While it is true that the apprehension on the part of the banks that the defaulters might flee the country is valid, it cannot be ruled out that, in many cases, restricting their right to travel abroad also diminishes their opportunities to conduct business internationally and repay their debts. The decision in this case is, therefore, a big relief for the individuals whose defaults in loan repayment often stem from business issues beyond their control. Consequently, restricting these individuals' travel hampers their ability to engage in business activities that could facilitate loan repayment.

Further, this decision has highlighted the need to find a balance between enforcing criminal law and protecting individual liberties, including dignity and freedom of movement. While the BHC ruling is not binding on other co-ordinate High Courts of other states, it carries a persuasive value and will likely influence future and upcoming cases related to similar issues.
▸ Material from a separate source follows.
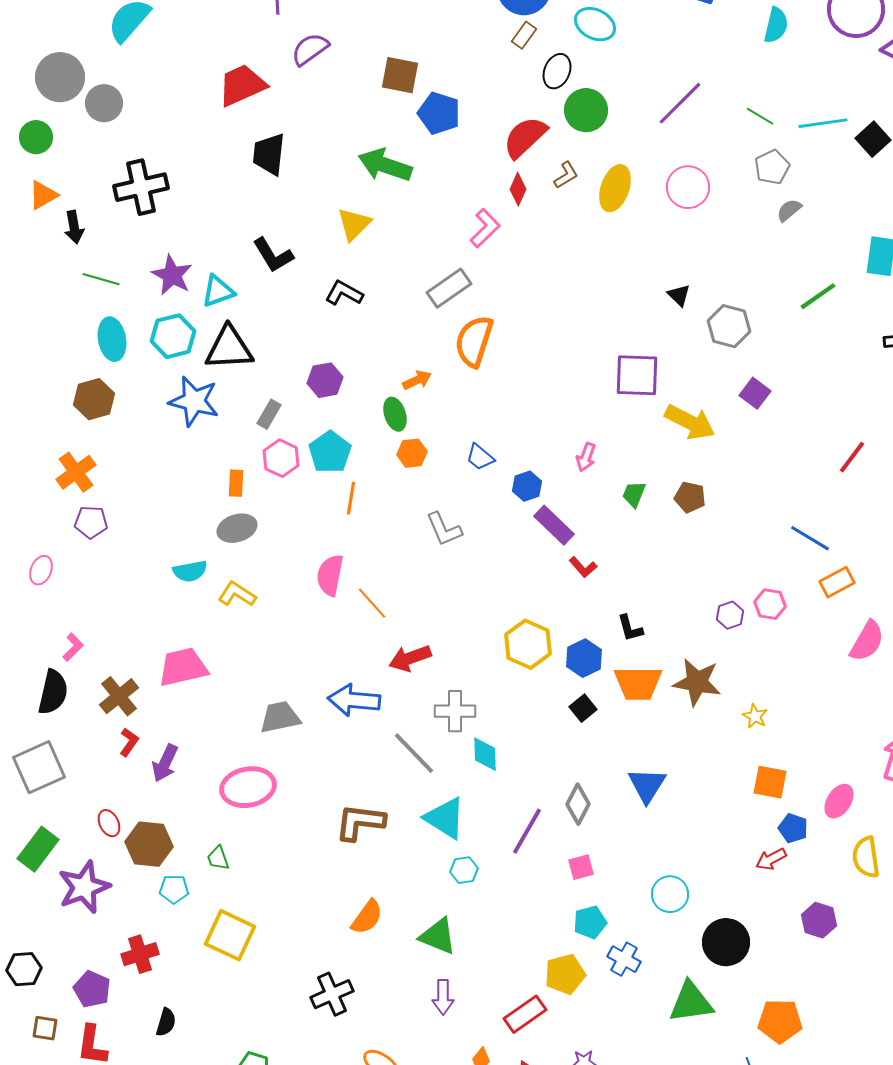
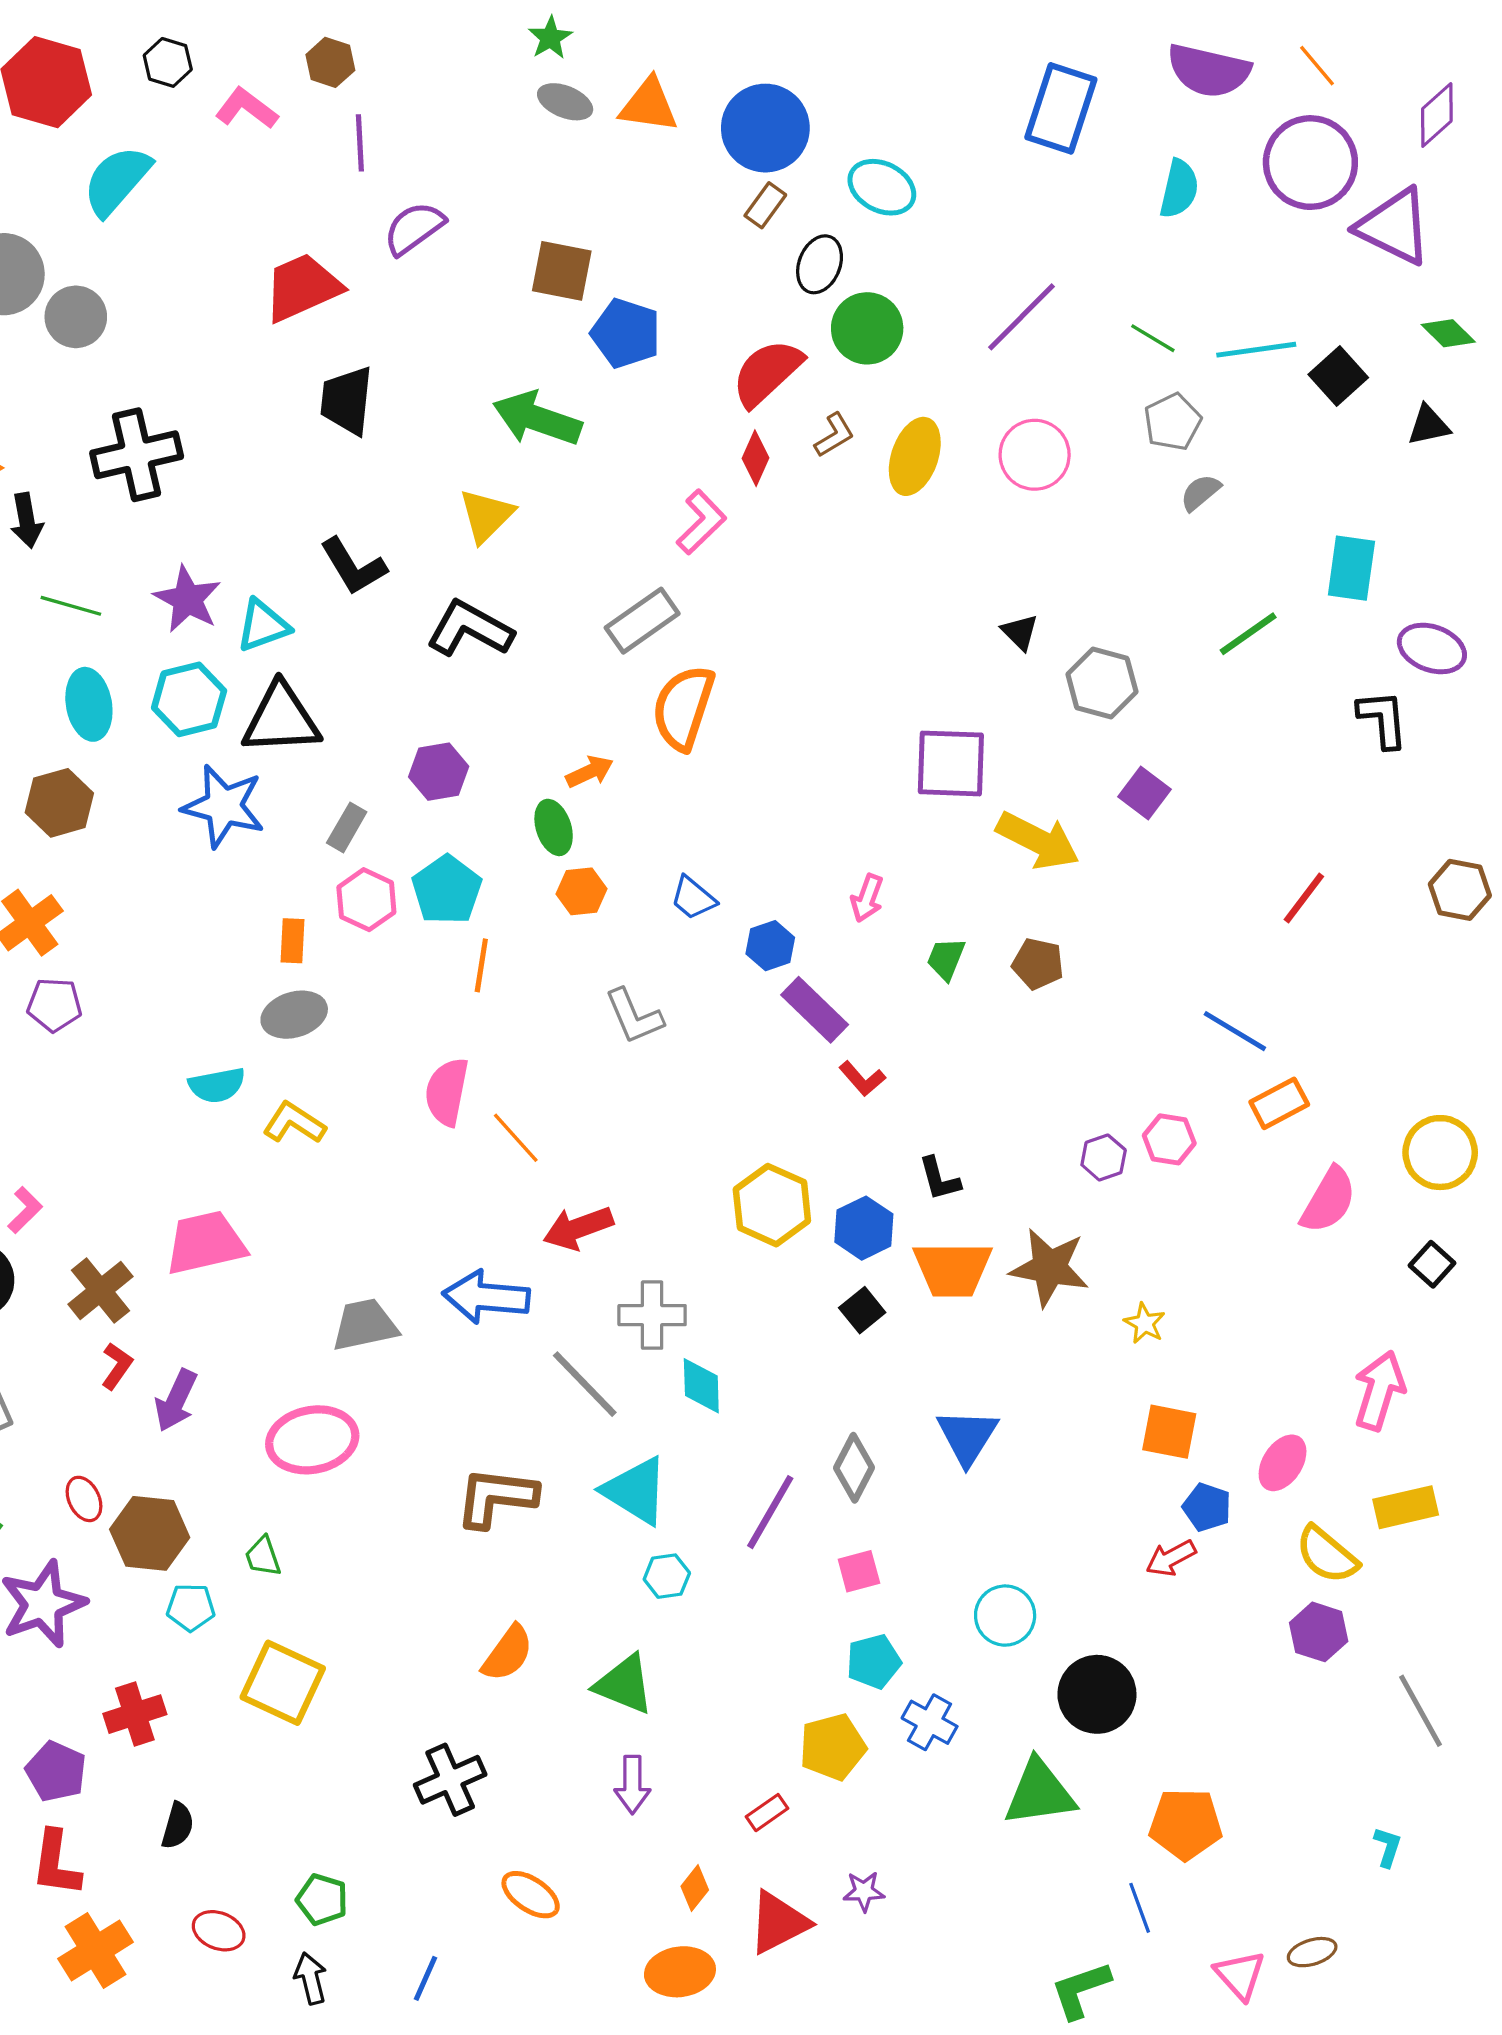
black L-shape: (344, 293) -> (470, 629), size x1.4
yellow semicircle: (866, 857) -> (1327, 1555), turned -42
purple hexagon: (819, 920) -> (1319, 1632), moved
red rectangle: (525, 1014) -> (767, 1813), size x0.6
Therefore, it remains to be seen how different High Courts will approach such similar situations and whether the petitioners and/or defaulters in other states will also be granted similar reliefs. This landmark ruling has paved the way for interesting developments in the upcoming litigation approach to be taken by the litigants regarding LOCs. The ruling may prompt legislative and executive branches to develop more balanced and constitutionally compliant mechanisms for travel restrictions related to economic offences.






End Notes

[i] 2024 SCC OnLine Bom 1195.

[ii] WP No. 719 of 2020.

[iii] Satwant Singh Sawhney v Asst Passport Officer AIR 1967 SC 1836 and Maneka Gandhi v Union of India (1978) 1 SCC 248.

[iv] (2004) 4 SCC 714.





Authored by Aishwarya Pawar, Advocate at Metalegal Advocates. The views expressed are personal and do not constitute legal opinion.